BEGIN

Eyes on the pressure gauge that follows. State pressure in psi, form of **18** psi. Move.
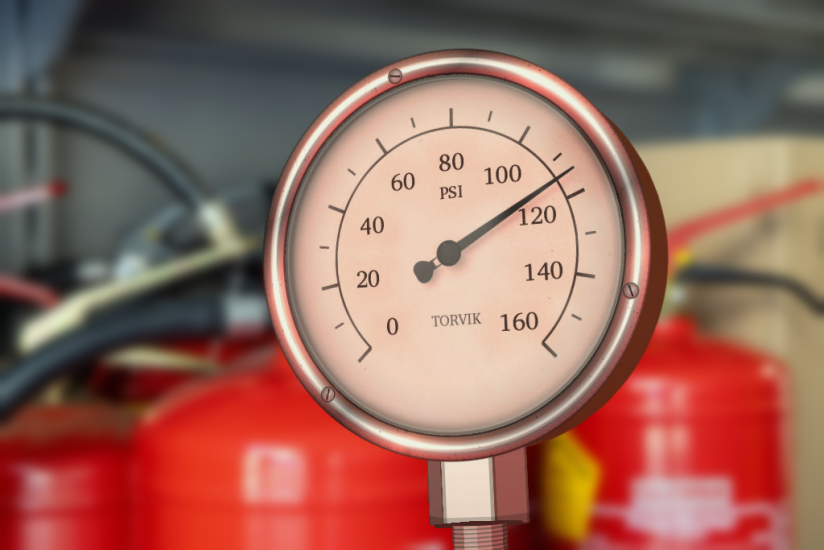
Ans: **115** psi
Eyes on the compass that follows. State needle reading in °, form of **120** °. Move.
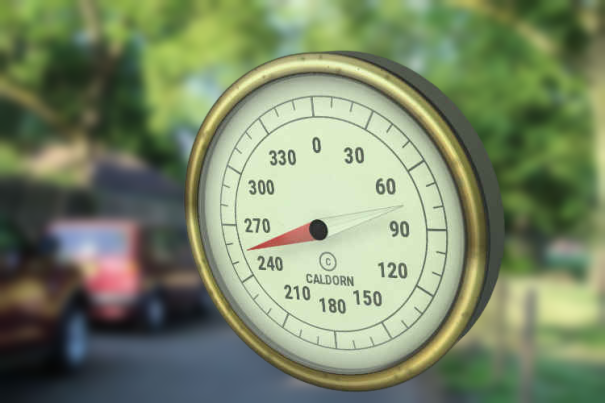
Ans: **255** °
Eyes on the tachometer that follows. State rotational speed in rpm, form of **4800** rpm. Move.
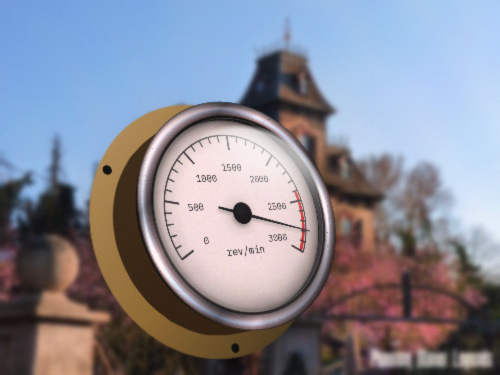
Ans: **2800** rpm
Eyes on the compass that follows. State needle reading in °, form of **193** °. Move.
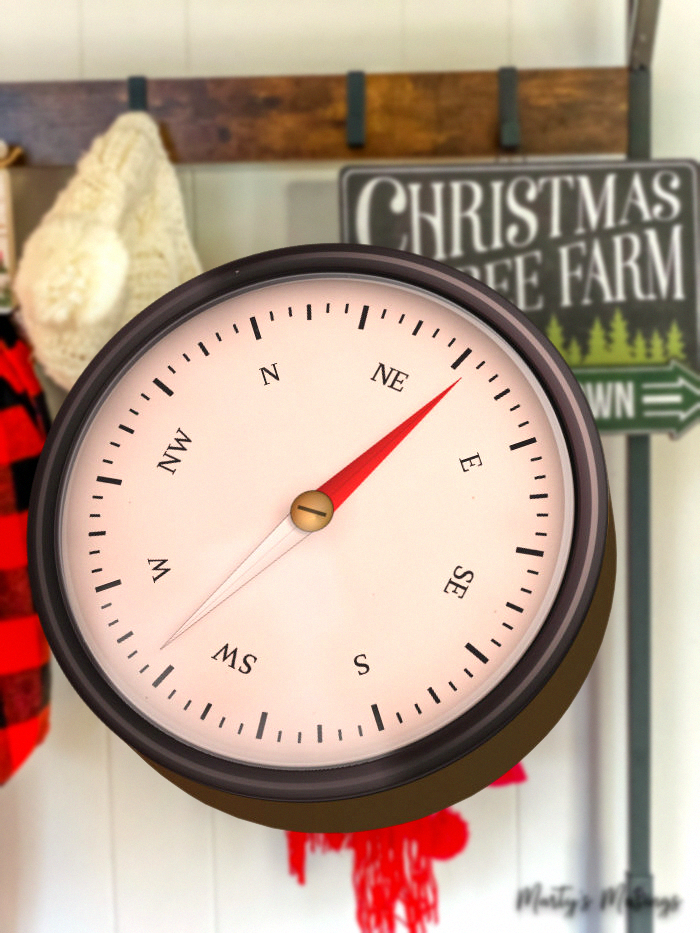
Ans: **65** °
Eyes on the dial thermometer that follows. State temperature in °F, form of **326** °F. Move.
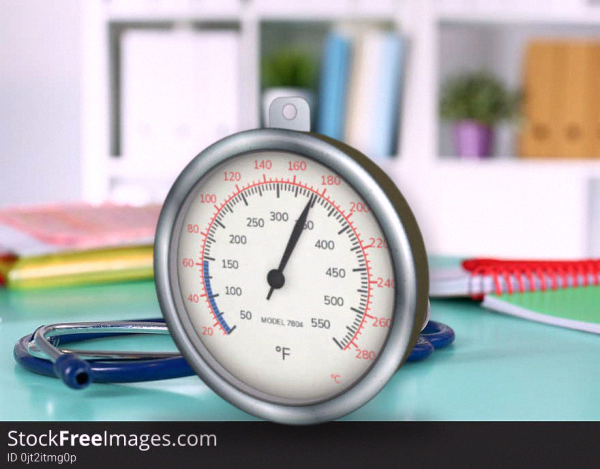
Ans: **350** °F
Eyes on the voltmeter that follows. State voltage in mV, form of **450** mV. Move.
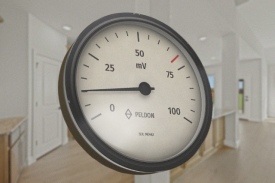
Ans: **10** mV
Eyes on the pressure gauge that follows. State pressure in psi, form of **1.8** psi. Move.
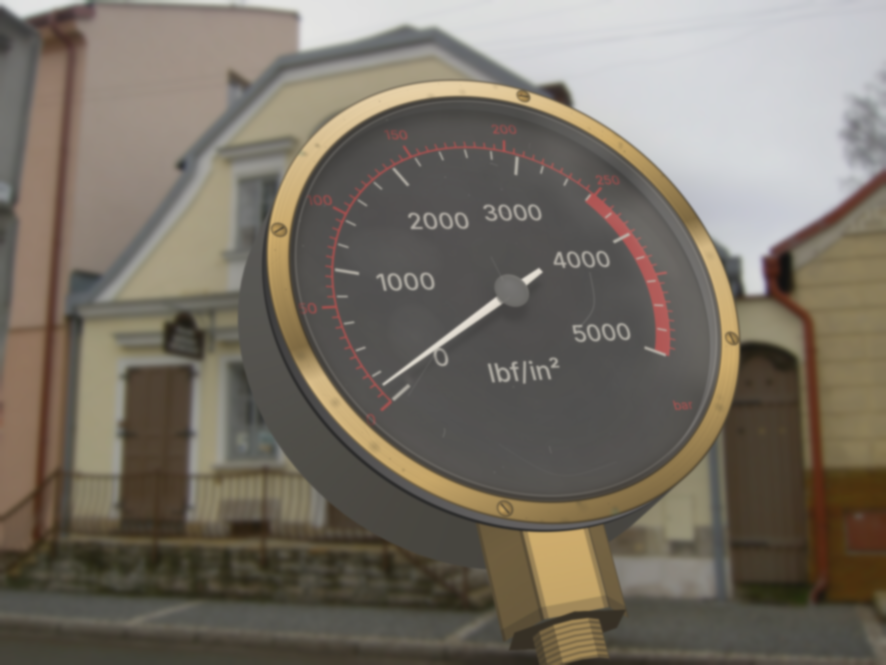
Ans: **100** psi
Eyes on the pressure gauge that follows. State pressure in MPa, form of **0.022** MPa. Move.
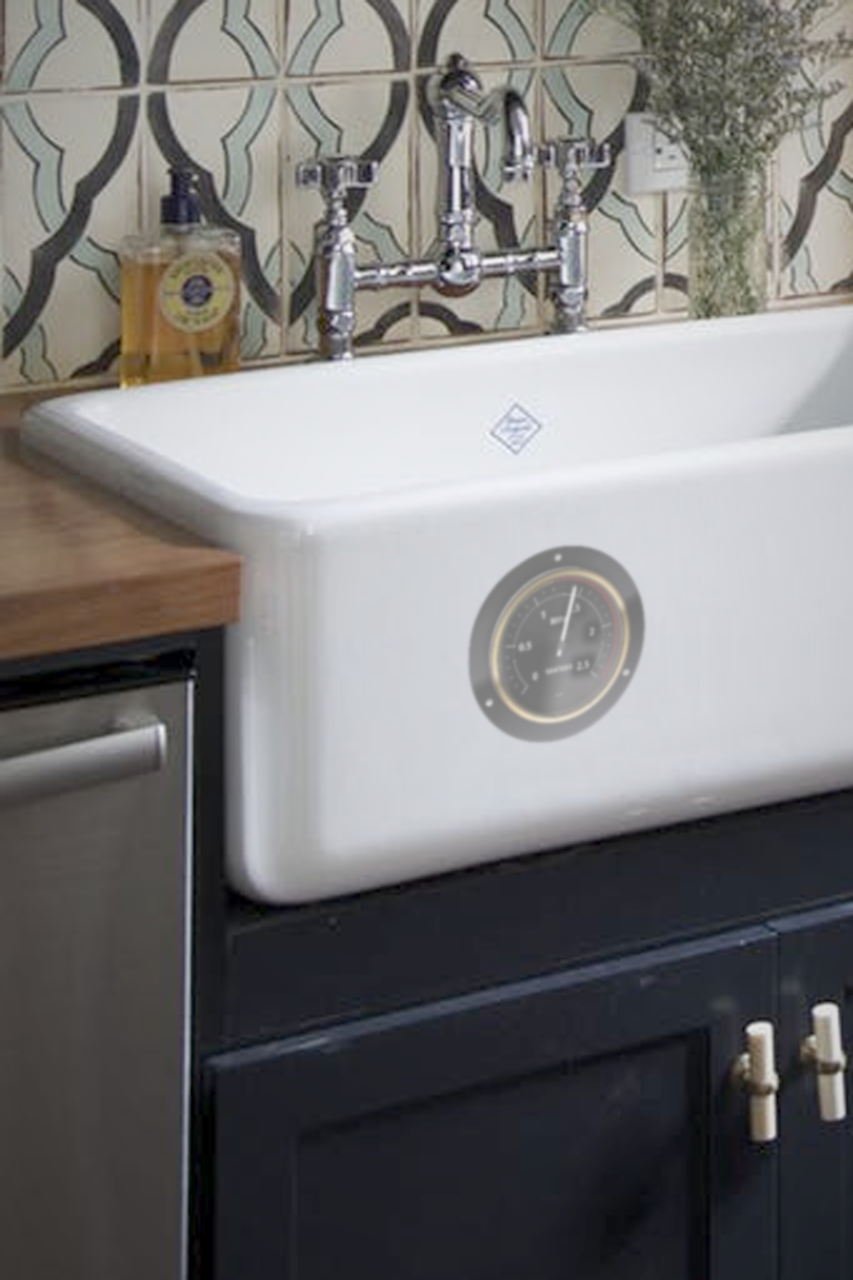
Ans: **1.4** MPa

END
BEGIN

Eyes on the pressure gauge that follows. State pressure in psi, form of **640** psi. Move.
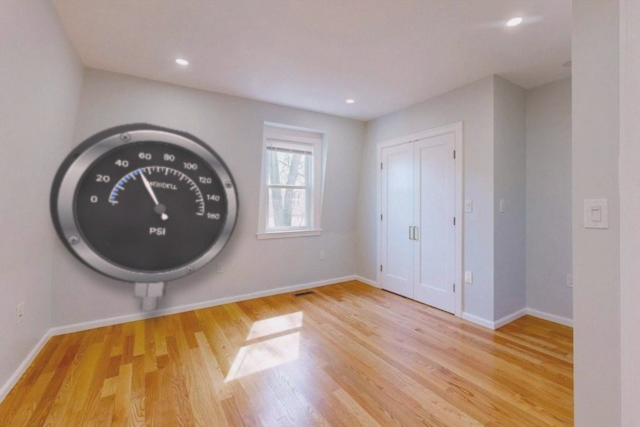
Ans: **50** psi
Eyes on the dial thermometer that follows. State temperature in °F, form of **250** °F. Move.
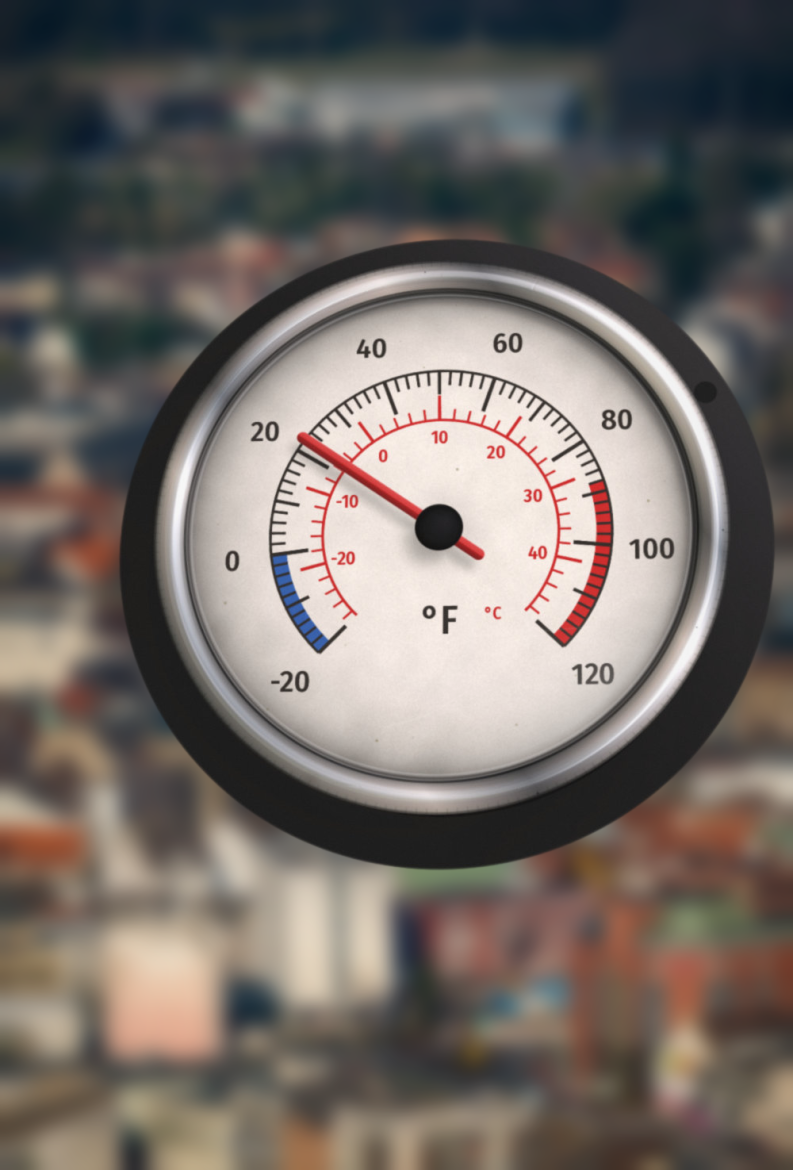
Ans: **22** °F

END

#### [Action item]
Please retype the lines above, starting at the line that contains "of **0.022** MPa. Move." and ending at the line that contains "Ans: **1.4** MPa", and leave out the pictures.

#### [Expected output]
Eyes on the pressure gauge that follows. State pressure in MPa, form of **0.022** MPa. Move.
Ans: **1.4** MPa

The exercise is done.